- [TASK DESCRIPTION]: The word "linejoin" occurs in some lines of the listing. Copy those lines.

_ _ _ _ _

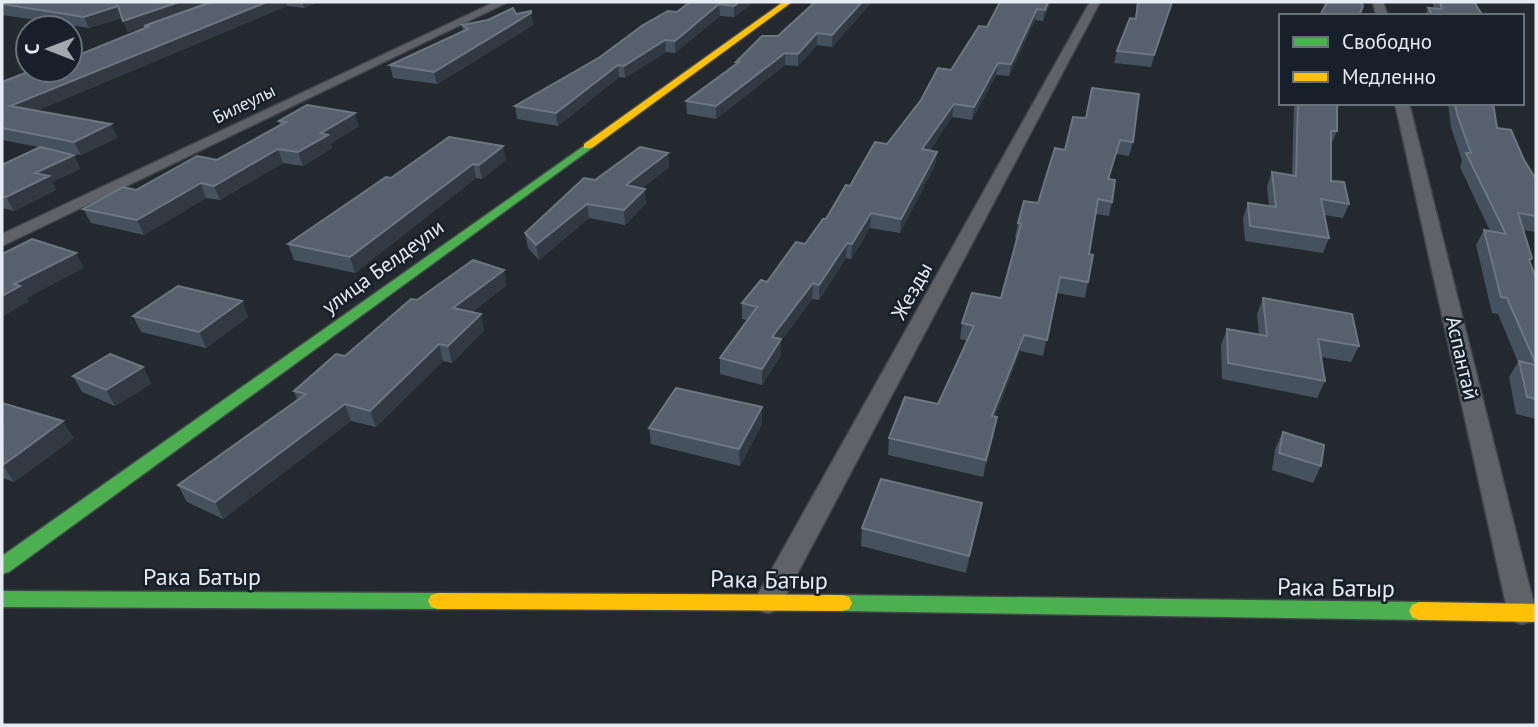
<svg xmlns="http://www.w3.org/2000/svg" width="1538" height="727" viewBox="0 0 1538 727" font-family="'PT Sans',sans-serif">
	<rect width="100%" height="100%" fill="#24292f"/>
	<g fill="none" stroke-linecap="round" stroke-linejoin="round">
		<g stroke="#41464b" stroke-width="3">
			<path id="street" d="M495,2H508L2,246V234Z
				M1090,2H1100L778,610L768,613L758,610L754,602L758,594Z
				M1373,2H1383L1388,16H1376Z
				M1395,103H1409L1536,613L1532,621L1522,624L1512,621L1508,613Z"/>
		</g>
		<g stroke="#41464b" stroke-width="3">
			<path id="fast" d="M588,143L592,144V148L9,572L2,574V556Z
				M2,591L438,593L445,595L448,601L445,607L438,609L2,607Z
				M842,595L1419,602L1426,605L1429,611L1426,617L1419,620L842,611L835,609L832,603L835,597Z"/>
		</g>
		<g stroke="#41464b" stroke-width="3">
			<path id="slow" d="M783,2H792L592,148H584V144Z
				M438,593L842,595L849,597L852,603L849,609L842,611L438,609L431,607L428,601L431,595Z
				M1419,602L1536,604V622L1419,620L1412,617L1409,611L1412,605Z"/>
		</g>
		<use href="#street" fill="#5f6368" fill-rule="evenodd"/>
		<use href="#fast" fill="#4caf50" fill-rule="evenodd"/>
		<use href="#slow" fill="#ffc107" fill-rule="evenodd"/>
	</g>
	<path fill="#45515c" d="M2,2H319L304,8L287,6L36,111L111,124L117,138L81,155L2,140V82L74,57L145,29L144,26L128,32L122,18L89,28L2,15Z
		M690,2H753L734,17L720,16L675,53L666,52L625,78L619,77L558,126L517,119L515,106L677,12Z
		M872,2L832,47L817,45L798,66L785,65L716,119L687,114L686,101L736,65V62L778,36Z
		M1000,2H1051L1043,21L1035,20L1009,76L996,75L972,120L952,117L930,150L937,152L935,165L900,233L870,228L851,259L846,258L819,300L812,299L781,341V355L762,385L720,374V358L747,320L742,319V303L767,282L805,244L826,219L850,186L951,70L987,27Z
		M1137,2H1172L1151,67L1114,63L1117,51L1135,19Z
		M1432,2H1476V5L1483,16H1425L1428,8H1434Z
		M531,13L533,25L437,84L393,78L390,65L463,31L462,25L516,14Z
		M1294,103H1339L1337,111V131L1331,145V181L1349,204L1343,218L1324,215L1329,238L1323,253L1245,241L1243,218L1248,203L1269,206L1267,186L1272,172L1292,175Z
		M1448,103H1493L1497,128L1524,160L1536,179V232L1523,230L1532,258L1530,262L1536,278V419L1516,414L1509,377L1518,362L1498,314L1492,313L1476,245L1484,230L1490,231L1460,167L1462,161L1451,127Z
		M1073,117L1133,142L1129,156L1116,154L1109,179L1112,202L1109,216L1095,214L1089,254L1088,282L1085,298L1057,293L1043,356L1020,351L995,417L994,434L983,477L888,455L889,438L938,404L967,341L960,339L962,323L1001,298L1017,239L1015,238L1018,223L1038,203L1065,150Z
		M279,121L359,126L330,144L332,148L303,166L283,163L220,200L206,198L144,235L91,223L83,209L217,160L280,125Z
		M449,137L506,160L482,179L476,178L355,273L294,260L288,244L391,178Z
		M668,153L669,167L642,188L646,203L625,225L589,218L539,260L528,248L525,233L595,180Z
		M74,155L80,169L52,182L56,190L14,211L2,208V165Z
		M507,285L472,312L484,330L452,363L443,361L376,427L351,421L223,519L187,502L178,485L297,400L294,391L345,356L417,300Z
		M1263,298L1359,346L1351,362L1321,357L1325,381L1317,398L1222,379L1221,345L1227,329L1259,335L1257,314Z
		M242,301L248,317L206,348L141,332L133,316Z
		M143,367L151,384L115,406L82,392L73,376Z
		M2,403L74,438L14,482L2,478Z
		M762,407V424L740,466L651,444L649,428Z
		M1283,432L1321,466L1313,483L1272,470L1275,449Z
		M982,503L966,573L861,546L862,528Z"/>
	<path fill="#313a43" d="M179,2H215L128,32L123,21Z
		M267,2H286L287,6L17,119L10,106Z
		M303,2H319L304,8Z
		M739,2H753L734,17V6Z
		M862,2H872L832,47V35Z
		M1048,2H1051L1043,21L1045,10Z
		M1172,2L1151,67L1154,55Z
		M719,4L720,16L675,53V41Z
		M118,6L122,18L89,28L84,17Z
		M1037,9L1035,20L1009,76L1011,64Z
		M531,13L533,25L437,84L434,72Z
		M817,33V45L798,66V54Z
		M665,40L666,52L625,78L624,66Z
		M785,53V65L716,119V106Z
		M998,63L996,75L972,120L974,107Z
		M618,65L619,77L558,126L556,113Z
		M954,104L952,117L921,163L922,149Z
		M355,113L359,126L330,144L332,148L303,166L298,152L321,133Z
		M111,124L117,138L81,155L74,142Z
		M503,146L506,160L482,179L479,165Z
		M278,149L283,163L220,200L214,186Z
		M937,152L935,165L900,233L901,219Z
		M668,153L669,167L628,200L626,185Z
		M74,155L80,169L52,182L56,190L14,211L6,197L35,173Z
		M473,164L476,178L355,273L350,257Z
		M201,183L206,198L144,235L137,220Z
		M645,189L646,203L625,225L624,210Z
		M587,204L589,218L539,260L536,245Z
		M871,213L870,228L851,259L852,244Z
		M847,243L846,258L819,300V285Z
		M76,253L84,268L27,298L29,301L2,317V296L14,284Z
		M504,270L507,285L457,324L453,308Z
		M813,283L812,299L781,341V355L762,385V369L772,337Z
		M242,301L248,317L206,348L199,332Z
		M481,314L484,330L452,363L448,346Z
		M1024,335L1020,351L989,433L992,416Z
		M439,344L443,361L376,427L370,411Z
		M143,367L151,384L115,406L106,390Z
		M345,404L351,421L223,519L215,502Z
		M762,407V424L740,466L739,449Z
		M997,417L994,434L983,477L986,460Z
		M63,421L74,438L14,482L3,465Z
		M982,503L979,520L966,573L969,556Z"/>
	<path fill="#56616d" stroke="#6d7782" stroke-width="2" d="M2,2H179L123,21L118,6L84,17L2,4Z
		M211,2H267L10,106L111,124L74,142L2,128V82L33,70H70V56L74,57L150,26H144Z
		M690,2H739L734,6L719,4L675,41L665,40L624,66L618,65L556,113L515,106L600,57L643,25L668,11L677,12Z
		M815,2H862L832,35L817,33L798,54L785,53L716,106L686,101L739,62H736L762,36H778Z
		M1000,2H1048L1045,10L1037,9L1011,64L998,63L974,107L954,104L922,149L937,152L901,219L871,213L852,244L847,243L819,285L813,283L772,337L781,339L762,369L720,358L757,307L742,303L761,280L767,282L796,242L805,244L823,219H826L846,185L850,186L875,142L887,144L921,100L938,68L951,70L979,26L987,27Z
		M1138,2H1172L1154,55L1117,51L1130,18L1136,19Z
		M1327,2H1361L1363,6L1359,16H1320Z
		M1440,2H1476V5L1483,16H1433L1428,8L1442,9Z
		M513,8L516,14L531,11V13L434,72L390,65L468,29L462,25L488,20Z
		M1092,88L1139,94L1133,142L1120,140L1108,179L1115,180L1112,202L1098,199L1089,254L1093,255L1088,282L1060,277L1047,340L1024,335L992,416L997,417L986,460L889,438L905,397L938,404L974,326L962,323L972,293L1001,298L1021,224L1018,223L1024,201L1038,203L1055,148L1065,150L1073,117L1086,118Z
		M1298,103H1339H1337V131H1331V181L1344,182L1349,204L1321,199L1329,238L1250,226L1248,203L1276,207L1272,172L1296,176Z
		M1455,103H1493L1497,128L1511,130L1524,160L1536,179V216L1518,213L1532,258L1529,260L1536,278V364L1507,298L1501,297L1484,230L1506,234L1466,153H1471L1457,114Z
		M307,105L355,113L321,133L328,135L298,152L278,149L214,186L201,183L137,220L83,209L123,187L136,190L197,156L217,160L286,122L279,121Z
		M449,137L503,146L479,165L473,164L350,257L288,244L386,177L391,178Z
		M40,147L74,155L35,173L49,176L6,197L2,196V165Z
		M640,147L668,153L626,185L645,189L624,210L587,204L536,245L525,233L584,178L595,180Z
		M32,239L76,253L14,284L20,286L2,296V254Z
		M473,260L504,270L453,308L481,314L448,346L439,344L370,411L345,404L215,502L178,485L306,394L294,391L336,354L345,356L411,299L417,300Z
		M178,286L242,301L199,332L133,316Z
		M1263,298L1352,314L1359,346L1318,339L1325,381L1228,363L1227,329L1267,336Z
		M110,354L143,367L106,390L73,376Z
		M1519,361L1536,365V399L1527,397Z
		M676,388L762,407L739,449L649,428Z
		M2,403L63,421L3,465Z
		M1283,432L1324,445L1321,466L1279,453Z
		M881,479L982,503L969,556L862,528Z"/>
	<g text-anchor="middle" stroke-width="5" stroke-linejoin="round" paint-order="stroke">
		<g font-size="18" fill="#e6ecf4" stroke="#161f2a">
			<text transform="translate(244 104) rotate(-26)" y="6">Билеулы</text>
		</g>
		<g font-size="21" fill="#e6ecf4" stroke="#161f2a">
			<text transform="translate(383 267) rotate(-36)" y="7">улица Белдеули</text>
			<text transform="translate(912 291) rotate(-61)" y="7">Жезды</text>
			<text transform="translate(1462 358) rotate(77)" y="7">Аспантай</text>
		</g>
		<g font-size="24" fill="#e6ecf4" stroke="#161f2a">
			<text x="202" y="585">Рака Батыр</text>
			<text transform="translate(769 580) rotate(1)" y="8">Рака Батыр</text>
			<text transform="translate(1336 588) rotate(1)" y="8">Рака Батыр</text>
		</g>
	</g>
	<rect width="1538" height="727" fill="none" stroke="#e6ecf4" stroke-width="7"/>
	<rect x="1279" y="14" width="245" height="91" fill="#161f2a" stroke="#69717b" stroke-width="2"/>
	<rect x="1293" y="37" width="35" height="10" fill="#4caf50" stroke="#69717b" stroke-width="2"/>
	<text x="1342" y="49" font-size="21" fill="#e6ecf4">Свободно</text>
	<rect x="1293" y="72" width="35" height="10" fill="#ffc107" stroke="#69717b" stroke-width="2"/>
	<text x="1342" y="84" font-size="21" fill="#e6ecf4">Медленно</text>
	<g transform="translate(49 49) rotate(270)"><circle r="33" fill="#161f2a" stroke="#69717b" stroke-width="2"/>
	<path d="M0-5L12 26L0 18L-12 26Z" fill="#a2a8af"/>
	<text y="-10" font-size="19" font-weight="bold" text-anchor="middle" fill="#e6ecf4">С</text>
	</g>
</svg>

_ _ _ _ _

- [RESULT OF THE EXERCISE]:
	<g fill="none" stroke-linecap="round" stroke-linejoin="round">
	<g text-anchor="middle" stroke-width="5" stroke-linejoin="round" paint-order="stroke">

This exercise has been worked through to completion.